» Action item
Below is some material. Set down exactly the line where "[687,268,741,284] Explore ->" appears and all lines after it, and stop at the last line.

» Data for the task
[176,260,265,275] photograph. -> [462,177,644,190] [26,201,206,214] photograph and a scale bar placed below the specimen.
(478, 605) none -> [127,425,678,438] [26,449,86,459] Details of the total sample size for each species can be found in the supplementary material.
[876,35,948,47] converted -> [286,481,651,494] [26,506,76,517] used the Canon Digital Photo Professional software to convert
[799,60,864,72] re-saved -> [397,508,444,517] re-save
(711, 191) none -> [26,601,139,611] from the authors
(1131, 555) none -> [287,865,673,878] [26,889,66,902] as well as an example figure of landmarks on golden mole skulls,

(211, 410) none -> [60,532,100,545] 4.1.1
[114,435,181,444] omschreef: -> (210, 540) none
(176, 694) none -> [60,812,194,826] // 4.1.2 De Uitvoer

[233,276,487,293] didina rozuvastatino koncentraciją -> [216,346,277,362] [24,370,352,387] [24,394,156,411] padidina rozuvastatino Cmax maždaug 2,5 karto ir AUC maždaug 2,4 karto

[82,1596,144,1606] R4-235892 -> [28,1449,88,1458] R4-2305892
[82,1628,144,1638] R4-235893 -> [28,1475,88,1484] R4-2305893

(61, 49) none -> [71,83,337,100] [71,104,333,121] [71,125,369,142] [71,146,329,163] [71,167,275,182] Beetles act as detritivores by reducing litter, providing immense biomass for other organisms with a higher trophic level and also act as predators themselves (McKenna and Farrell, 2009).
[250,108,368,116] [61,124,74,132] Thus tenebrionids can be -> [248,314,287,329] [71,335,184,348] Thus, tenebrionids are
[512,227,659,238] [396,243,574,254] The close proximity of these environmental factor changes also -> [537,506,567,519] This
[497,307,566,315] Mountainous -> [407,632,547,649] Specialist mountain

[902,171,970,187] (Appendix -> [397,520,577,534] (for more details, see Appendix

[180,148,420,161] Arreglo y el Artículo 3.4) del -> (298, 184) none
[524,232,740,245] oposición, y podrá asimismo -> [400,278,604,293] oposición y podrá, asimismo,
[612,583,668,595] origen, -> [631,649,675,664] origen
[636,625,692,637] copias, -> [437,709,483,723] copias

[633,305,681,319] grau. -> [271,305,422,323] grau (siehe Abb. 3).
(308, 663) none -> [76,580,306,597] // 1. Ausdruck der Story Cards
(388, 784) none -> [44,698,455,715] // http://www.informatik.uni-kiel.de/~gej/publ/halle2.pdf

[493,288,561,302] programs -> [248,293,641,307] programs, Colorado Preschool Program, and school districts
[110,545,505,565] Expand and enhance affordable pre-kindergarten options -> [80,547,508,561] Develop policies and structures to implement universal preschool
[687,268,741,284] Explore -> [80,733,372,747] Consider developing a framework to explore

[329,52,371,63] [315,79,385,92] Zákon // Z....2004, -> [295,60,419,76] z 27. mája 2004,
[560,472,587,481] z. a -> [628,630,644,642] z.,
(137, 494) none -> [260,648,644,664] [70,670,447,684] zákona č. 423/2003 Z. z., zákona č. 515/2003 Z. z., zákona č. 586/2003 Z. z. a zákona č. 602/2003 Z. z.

» Finished exercise
[687,268,741,284] Explore -> [80,733,372,747] Consider developing a framework to explore

[329,52,371,63] [315,79,385,92] Zákon // Z....2004, -> [295,60,419,76] z 27. mája 2004,
[560,472,587,481] z. a -> [628,630,644,642] z.,
(137, 494) none -> [260,648,644,664] [70,670,447,684] zákona č. 423/2003 Z. z., zákona č. 515/2003 Z. z., zákona č. 586/2003 Z. z. a zákona č. 602/2003 Z. z.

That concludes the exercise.